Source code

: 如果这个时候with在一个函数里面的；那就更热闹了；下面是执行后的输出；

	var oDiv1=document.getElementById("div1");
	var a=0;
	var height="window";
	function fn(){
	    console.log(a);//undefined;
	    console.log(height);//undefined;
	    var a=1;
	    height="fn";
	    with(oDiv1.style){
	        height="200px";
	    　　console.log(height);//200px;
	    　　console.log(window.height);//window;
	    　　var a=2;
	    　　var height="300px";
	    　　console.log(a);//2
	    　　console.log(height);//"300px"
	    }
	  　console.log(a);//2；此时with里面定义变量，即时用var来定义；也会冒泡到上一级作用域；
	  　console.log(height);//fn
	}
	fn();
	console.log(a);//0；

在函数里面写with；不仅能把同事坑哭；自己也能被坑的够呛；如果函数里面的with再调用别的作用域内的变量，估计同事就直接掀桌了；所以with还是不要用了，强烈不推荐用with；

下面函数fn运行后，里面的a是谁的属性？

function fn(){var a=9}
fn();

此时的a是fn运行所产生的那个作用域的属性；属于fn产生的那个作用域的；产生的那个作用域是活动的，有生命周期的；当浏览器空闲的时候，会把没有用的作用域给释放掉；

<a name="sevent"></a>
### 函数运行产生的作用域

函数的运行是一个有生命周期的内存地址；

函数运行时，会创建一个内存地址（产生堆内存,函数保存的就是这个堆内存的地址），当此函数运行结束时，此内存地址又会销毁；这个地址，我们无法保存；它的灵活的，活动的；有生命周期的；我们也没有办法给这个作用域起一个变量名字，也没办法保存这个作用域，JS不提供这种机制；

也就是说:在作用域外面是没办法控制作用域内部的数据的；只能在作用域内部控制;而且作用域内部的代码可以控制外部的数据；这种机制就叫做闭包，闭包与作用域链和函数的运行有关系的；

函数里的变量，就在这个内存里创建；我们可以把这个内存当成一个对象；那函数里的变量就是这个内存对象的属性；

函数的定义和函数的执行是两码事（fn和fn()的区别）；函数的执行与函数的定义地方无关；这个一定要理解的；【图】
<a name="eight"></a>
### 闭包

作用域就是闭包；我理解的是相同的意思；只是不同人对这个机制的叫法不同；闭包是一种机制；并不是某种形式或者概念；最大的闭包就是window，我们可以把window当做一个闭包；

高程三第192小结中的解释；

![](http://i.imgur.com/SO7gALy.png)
■ ■ ■ ■ ■
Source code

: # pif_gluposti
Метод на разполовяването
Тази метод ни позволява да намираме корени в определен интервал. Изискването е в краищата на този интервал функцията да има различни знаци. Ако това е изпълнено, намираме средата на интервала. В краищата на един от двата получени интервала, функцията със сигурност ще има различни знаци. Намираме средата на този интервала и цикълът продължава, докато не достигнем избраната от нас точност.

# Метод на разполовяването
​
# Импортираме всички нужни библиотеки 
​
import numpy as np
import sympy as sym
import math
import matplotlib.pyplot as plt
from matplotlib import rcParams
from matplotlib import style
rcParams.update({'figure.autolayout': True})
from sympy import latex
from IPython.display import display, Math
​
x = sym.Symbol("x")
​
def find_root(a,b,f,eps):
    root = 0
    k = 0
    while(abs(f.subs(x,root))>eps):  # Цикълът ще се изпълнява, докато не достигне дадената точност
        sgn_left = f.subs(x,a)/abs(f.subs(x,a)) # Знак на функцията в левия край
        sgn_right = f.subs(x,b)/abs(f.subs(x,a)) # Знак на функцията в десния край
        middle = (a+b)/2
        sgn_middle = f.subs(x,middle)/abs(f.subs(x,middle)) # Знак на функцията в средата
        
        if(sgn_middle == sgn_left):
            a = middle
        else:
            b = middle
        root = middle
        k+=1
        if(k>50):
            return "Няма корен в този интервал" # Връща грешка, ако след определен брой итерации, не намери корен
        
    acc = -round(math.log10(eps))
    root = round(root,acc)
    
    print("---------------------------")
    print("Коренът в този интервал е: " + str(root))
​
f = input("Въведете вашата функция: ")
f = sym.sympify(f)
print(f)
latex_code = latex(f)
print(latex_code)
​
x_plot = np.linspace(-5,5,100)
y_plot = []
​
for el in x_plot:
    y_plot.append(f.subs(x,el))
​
■ ■ ■ ■ ■
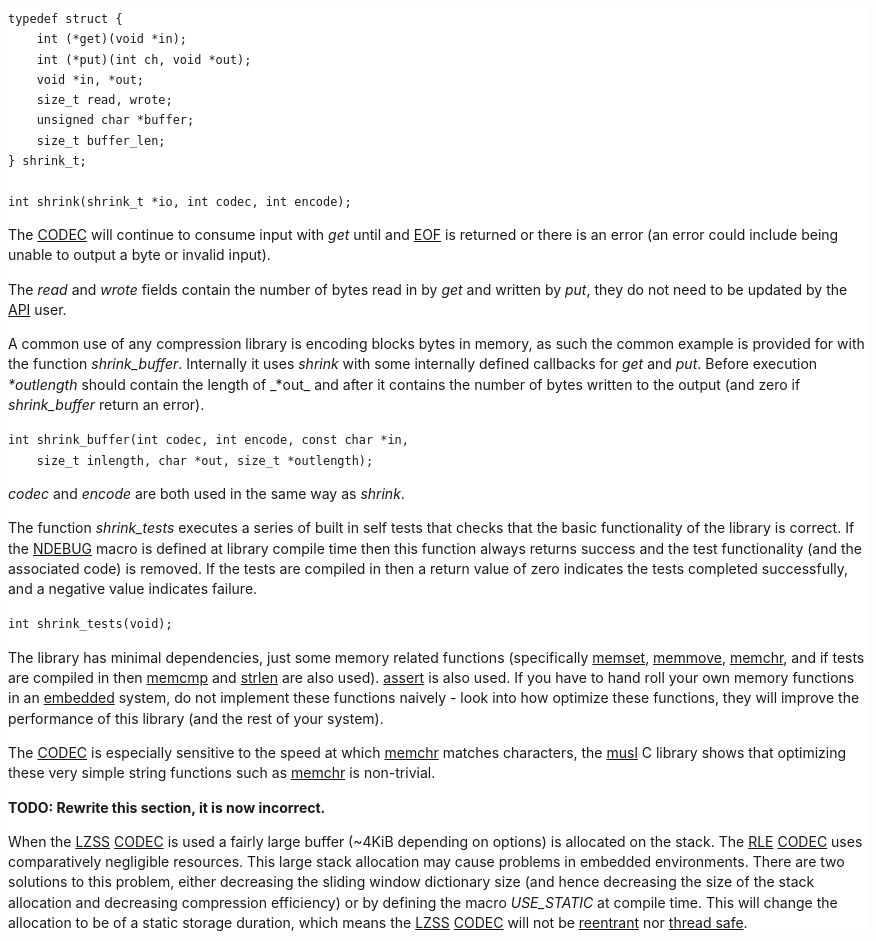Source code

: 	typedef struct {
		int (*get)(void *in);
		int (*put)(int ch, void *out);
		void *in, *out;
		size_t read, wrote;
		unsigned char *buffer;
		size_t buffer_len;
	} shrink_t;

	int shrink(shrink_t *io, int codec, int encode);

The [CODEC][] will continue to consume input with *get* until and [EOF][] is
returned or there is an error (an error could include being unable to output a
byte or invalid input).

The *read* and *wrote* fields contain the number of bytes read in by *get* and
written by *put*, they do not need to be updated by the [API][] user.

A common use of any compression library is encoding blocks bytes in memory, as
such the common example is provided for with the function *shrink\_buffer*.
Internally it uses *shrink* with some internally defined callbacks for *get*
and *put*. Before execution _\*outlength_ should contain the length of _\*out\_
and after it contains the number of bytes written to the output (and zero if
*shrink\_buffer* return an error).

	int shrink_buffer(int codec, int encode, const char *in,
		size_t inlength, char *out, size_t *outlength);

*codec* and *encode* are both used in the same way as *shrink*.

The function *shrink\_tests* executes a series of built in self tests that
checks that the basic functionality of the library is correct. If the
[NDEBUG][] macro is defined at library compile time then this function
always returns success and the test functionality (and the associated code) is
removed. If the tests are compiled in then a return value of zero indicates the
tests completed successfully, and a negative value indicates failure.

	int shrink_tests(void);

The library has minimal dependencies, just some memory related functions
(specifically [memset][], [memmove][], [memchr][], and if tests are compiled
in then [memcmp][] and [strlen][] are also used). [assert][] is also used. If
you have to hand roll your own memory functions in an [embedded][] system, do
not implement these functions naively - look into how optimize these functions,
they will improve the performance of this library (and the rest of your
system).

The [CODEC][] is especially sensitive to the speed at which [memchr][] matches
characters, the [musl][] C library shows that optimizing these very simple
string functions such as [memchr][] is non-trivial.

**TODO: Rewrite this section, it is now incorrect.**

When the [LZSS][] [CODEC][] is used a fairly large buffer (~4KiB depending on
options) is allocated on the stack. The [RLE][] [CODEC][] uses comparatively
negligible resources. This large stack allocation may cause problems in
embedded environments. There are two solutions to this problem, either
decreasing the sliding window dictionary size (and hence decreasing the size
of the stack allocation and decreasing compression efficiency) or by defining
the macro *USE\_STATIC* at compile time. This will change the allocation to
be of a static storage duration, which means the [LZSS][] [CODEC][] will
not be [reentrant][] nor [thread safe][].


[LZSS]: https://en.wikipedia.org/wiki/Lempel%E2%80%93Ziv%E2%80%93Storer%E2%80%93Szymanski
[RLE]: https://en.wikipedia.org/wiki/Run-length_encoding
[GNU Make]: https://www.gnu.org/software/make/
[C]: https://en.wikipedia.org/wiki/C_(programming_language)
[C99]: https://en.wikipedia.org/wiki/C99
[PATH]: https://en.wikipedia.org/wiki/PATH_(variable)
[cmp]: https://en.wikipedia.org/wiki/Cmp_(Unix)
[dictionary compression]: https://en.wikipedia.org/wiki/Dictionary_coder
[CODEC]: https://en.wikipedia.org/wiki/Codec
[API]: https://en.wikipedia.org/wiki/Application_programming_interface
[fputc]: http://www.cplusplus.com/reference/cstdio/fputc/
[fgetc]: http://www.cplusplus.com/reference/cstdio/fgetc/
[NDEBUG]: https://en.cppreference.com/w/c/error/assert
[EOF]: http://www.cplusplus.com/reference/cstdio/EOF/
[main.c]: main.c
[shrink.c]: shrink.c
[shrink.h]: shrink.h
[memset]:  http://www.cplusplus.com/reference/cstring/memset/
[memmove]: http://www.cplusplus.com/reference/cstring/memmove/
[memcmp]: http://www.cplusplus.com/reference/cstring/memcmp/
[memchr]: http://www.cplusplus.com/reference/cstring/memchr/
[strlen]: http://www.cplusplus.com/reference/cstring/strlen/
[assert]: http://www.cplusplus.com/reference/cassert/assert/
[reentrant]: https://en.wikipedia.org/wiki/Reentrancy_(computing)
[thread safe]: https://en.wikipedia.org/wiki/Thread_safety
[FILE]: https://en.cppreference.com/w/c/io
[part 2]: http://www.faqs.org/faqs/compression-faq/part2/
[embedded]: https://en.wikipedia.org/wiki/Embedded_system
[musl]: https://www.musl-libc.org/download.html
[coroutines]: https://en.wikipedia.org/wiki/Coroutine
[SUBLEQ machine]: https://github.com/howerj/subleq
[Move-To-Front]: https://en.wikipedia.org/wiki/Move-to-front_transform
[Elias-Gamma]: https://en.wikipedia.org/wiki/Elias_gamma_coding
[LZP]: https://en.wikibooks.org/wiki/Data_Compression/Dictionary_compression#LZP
■ ■ ■ ■ ■
* **EXERCISE AIM**: Pick out each line in the rows above that contains the string "input", matching uppercase and lowercase exactly.

* **EXERCISE OUTPUT**:
f = input("Въведете вашата функция: ")
The [CODEC][] will continue to consume input with *get* until and [EOF][] is
byte or invalid input).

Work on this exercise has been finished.